Using the text about methadone deaths, decide whether each statement below agrees with it. Answer yes or no for each and quote the text's deciding words.
1. A pharmacist in Breathitt County said her pharmacy will stop stocking 10-milligram methadone tablets starting in June.
2. Dr. William Massello III said 85 methadone-related overdose deaths were reported last year across all of Virginia.
3. John Hansen is the Commonwealth's Attorney for Perry.

TEXT PASSAGE —
=== Begin Enclosure ===

Some prosecutors hope that methadone cases lead to criminal charges against 
doctors and other people who knowingly give someone a fatal combination.

"If we start bringing charges for murder, it'll scare the hell out of 
people," said Perry Commonwealth's Attorney John Hansen.

Some pharmacies, meanwhile, are watching how many methadone prescriptions 
they fill, and in what doses.

Brenda Turner, a Breathitt County pharmacist, said her pharmacy plans to 
stop stocking 10-milligram methadone tablets starting in June in response 
to the high number of deaths.

Rural areas hit hard

Other Appalachian states also have seen an increase in methadone-related 
deaths.

Dr. William Massello III, Virginia's assistant chief medical examiner in 
Roanoke, said 85 methadone-related overdose deaths were reported last year 
in southwestern Virginia, an area with around 1.5 million people.

=== End Enclosure ===

DATASET EXTRACT —
=== Begin Enclosure ===

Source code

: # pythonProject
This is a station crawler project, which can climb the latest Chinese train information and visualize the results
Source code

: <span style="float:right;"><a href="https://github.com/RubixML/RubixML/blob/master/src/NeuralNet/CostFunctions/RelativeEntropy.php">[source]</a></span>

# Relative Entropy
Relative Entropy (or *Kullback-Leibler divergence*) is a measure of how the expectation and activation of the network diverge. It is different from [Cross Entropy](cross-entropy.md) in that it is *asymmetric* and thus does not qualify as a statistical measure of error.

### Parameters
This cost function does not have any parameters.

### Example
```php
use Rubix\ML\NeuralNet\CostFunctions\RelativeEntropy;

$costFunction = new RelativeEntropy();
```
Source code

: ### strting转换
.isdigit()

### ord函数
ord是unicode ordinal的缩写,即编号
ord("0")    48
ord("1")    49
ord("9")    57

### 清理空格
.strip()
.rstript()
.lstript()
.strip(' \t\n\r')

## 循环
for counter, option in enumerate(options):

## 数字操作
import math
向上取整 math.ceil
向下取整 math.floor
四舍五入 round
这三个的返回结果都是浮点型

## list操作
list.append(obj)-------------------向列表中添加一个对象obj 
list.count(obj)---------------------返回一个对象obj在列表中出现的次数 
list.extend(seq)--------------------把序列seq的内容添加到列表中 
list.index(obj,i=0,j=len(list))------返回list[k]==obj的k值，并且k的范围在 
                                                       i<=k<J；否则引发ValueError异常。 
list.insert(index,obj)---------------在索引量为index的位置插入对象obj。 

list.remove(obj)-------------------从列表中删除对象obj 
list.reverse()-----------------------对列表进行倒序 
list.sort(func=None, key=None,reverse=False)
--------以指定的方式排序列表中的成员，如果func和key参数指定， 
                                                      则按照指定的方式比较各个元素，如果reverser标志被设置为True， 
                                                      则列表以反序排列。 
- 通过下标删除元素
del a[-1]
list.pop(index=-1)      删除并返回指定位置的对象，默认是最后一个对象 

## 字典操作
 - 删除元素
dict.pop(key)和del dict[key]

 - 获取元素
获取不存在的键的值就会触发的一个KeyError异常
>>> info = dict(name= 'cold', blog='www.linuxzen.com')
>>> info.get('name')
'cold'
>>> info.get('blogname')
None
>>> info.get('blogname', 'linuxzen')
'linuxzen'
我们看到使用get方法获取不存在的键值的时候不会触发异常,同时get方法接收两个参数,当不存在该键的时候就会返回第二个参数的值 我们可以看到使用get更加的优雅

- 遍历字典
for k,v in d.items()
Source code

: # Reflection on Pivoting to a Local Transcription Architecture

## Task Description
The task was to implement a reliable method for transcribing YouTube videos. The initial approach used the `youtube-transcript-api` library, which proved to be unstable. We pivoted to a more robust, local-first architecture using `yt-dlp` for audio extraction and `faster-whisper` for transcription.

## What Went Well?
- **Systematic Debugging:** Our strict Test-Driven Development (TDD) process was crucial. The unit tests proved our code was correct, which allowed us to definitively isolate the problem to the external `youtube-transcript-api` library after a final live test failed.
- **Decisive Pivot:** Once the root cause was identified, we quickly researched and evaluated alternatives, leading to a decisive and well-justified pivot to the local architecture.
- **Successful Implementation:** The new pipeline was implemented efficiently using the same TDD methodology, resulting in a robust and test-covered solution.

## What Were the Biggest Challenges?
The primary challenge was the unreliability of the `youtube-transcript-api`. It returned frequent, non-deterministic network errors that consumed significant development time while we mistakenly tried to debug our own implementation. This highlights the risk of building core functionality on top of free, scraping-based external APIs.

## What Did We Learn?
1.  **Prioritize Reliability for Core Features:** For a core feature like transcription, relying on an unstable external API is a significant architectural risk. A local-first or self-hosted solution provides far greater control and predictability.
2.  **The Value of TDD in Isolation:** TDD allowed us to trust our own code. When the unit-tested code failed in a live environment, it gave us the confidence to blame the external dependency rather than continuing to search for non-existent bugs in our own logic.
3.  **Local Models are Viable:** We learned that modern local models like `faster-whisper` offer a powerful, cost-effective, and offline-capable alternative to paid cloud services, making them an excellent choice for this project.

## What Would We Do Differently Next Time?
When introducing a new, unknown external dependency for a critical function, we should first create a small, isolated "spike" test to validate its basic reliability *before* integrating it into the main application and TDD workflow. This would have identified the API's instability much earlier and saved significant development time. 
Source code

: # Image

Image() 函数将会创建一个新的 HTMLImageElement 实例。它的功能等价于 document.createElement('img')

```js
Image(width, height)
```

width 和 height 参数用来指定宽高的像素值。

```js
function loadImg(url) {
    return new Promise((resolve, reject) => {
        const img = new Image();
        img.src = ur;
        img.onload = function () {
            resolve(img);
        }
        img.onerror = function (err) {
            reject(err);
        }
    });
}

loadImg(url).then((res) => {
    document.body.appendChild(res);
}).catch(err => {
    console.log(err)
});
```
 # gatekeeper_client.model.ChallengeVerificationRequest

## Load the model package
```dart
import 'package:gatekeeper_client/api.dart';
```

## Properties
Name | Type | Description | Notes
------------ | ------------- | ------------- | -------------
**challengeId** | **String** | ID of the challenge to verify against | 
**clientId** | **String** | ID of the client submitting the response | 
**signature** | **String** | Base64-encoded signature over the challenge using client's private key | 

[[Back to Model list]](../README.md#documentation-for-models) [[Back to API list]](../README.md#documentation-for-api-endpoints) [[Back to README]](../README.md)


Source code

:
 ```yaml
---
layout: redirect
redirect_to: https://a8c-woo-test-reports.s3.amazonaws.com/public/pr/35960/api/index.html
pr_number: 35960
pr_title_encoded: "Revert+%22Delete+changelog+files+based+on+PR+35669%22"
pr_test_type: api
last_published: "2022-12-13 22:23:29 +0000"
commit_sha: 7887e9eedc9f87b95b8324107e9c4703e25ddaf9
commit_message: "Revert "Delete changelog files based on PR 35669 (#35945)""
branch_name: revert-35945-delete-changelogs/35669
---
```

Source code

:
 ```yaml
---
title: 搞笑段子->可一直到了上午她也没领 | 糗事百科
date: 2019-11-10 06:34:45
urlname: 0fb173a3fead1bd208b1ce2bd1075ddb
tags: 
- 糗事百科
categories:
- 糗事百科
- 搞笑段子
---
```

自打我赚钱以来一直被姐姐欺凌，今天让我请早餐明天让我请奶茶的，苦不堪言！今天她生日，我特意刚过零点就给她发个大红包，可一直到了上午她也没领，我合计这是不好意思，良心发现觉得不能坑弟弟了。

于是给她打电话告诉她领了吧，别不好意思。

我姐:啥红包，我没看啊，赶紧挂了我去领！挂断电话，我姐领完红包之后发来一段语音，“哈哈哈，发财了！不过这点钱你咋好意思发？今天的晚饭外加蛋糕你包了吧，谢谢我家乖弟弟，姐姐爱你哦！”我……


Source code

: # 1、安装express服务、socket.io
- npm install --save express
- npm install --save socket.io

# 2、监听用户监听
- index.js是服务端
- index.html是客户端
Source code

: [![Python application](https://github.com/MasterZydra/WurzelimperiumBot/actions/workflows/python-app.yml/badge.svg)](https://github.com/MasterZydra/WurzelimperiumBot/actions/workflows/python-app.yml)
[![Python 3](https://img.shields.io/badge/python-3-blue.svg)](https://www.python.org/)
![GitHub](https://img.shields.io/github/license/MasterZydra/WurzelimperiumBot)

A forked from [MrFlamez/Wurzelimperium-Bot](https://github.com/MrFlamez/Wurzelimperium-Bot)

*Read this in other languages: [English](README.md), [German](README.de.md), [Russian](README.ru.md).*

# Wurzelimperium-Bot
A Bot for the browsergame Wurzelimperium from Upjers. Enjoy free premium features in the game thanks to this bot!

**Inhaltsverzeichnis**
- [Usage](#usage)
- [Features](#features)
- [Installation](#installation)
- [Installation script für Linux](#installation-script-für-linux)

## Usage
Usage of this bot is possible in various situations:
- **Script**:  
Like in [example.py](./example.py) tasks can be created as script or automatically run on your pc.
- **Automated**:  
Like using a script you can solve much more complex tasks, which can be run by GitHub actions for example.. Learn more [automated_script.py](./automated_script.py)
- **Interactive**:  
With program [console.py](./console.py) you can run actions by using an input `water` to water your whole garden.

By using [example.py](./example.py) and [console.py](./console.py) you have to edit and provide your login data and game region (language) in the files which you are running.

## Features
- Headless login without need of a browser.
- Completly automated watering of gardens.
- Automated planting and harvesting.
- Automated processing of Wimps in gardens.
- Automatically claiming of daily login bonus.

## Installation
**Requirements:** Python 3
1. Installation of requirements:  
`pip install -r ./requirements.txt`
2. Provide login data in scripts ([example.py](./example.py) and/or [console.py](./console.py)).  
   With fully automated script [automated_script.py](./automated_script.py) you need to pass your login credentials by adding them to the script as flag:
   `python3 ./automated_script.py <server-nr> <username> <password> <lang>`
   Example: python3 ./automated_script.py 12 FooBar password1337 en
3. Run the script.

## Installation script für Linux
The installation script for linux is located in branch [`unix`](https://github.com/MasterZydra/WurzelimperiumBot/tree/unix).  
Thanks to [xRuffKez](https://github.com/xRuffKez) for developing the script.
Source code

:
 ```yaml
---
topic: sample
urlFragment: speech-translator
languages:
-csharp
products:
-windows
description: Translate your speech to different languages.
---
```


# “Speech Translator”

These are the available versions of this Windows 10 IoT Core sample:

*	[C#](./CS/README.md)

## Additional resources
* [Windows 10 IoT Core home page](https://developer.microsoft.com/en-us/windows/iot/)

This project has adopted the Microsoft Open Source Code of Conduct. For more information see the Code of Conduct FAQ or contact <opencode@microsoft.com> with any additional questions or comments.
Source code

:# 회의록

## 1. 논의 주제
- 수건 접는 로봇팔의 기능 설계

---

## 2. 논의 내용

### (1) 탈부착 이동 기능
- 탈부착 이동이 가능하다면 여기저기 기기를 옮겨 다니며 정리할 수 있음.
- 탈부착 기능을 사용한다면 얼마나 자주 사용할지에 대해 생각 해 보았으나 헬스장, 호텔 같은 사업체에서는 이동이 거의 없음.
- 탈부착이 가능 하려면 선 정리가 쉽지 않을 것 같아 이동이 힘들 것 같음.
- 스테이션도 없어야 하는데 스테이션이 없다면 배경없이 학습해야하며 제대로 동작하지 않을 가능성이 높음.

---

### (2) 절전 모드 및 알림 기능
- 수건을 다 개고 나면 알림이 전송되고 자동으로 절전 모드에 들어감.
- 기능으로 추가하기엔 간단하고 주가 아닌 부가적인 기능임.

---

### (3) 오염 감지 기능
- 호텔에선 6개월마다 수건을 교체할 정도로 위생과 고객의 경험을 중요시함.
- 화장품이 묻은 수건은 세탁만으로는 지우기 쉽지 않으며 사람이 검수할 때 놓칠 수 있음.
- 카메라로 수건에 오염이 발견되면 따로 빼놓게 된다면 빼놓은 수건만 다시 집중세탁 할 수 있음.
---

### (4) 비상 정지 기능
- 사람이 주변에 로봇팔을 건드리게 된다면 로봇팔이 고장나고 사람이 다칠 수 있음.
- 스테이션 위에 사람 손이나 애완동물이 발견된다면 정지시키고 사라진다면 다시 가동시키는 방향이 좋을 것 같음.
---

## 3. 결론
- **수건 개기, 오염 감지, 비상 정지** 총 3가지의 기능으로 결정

=== End Enclosure ===

ANSWER BOX —
1. Yes: "her pharmacy plans to stop stocking 10-milligram methadone tablets starting in June"
2. No: "85 methadone-related overdose deaths were reported last year in southwestern Virginia"
3. Yes: "said Perry Commonwealth's Attorney John Hansen"